Tips for Good User Experience

  • As you research your competitors, update your content regularly but stay relevant.

  • Test your website speed regularly. Keep in mind image sizes, make sure they are optimised for the best quality at the least file size.

  • Ensure all your Call-to-action buttons are standing out and placed at the right spots on the pages.

  • Make sure all the pages on your website are mobile-responsive. When you have multiple menu items ensure the breaking point to the burger menu is activated when menu items run over to the next line.

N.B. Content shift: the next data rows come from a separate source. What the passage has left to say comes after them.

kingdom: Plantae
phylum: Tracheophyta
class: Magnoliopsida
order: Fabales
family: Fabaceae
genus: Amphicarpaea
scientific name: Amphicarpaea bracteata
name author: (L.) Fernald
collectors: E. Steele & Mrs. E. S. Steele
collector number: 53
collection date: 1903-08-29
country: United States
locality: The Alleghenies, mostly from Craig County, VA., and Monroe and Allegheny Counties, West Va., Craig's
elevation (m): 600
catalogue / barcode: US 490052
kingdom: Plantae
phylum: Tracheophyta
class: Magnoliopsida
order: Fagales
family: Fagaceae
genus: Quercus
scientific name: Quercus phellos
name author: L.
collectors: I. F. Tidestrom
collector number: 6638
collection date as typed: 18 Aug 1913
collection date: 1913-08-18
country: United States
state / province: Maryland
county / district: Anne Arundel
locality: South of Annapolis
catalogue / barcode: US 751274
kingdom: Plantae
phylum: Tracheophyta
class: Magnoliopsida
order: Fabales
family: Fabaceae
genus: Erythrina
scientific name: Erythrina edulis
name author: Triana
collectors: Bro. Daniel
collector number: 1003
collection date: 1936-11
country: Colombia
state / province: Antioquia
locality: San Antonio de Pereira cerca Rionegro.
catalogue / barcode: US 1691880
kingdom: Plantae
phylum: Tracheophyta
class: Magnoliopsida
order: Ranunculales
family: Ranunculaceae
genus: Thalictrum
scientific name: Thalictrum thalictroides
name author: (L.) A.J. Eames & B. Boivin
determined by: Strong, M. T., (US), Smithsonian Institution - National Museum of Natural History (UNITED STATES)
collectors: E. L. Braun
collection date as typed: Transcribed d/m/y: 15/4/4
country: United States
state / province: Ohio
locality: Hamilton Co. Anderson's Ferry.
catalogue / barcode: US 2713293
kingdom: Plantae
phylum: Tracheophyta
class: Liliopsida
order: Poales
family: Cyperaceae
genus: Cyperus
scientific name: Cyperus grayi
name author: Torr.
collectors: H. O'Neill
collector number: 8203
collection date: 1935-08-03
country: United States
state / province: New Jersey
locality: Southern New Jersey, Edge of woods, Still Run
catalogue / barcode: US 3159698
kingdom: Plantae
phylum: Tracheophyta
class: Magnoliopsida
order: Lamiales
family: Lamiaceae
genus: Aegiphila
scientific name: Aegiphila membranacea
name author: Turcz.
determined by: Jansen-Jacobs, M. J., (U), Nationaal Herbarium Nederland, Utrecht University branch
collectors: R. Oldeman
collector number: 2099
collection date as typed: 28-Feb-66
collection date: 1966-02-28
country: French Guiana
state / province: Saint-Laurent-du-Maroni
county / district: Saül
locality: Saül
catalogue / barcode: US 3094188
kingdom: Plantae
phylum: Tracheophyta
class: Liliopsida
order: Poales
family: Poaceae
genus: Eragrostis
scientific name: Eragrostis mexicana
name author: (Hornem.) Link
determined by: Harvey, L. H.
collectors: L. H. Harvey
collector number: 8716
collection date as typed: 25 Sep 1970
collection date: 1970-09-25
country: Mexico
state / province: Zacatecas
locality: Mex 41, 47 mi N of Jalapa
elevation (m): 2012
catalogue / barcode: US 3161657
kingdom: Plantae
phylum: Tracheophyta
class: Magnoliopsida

  • Don’t overwhelm your users with too much content on one page or too many images that are distractive from the content you want them to read.


The most important part of your strategy is knowing your brand and goals. Thereafter is the research on competitors to know that you can do better than them and attract customers to you.

Ensure that you implement all the elements that are important before you start with advertising.

Now you are ready to look at your advertising content and visuals to attract the targeted customers to your website to make the sale.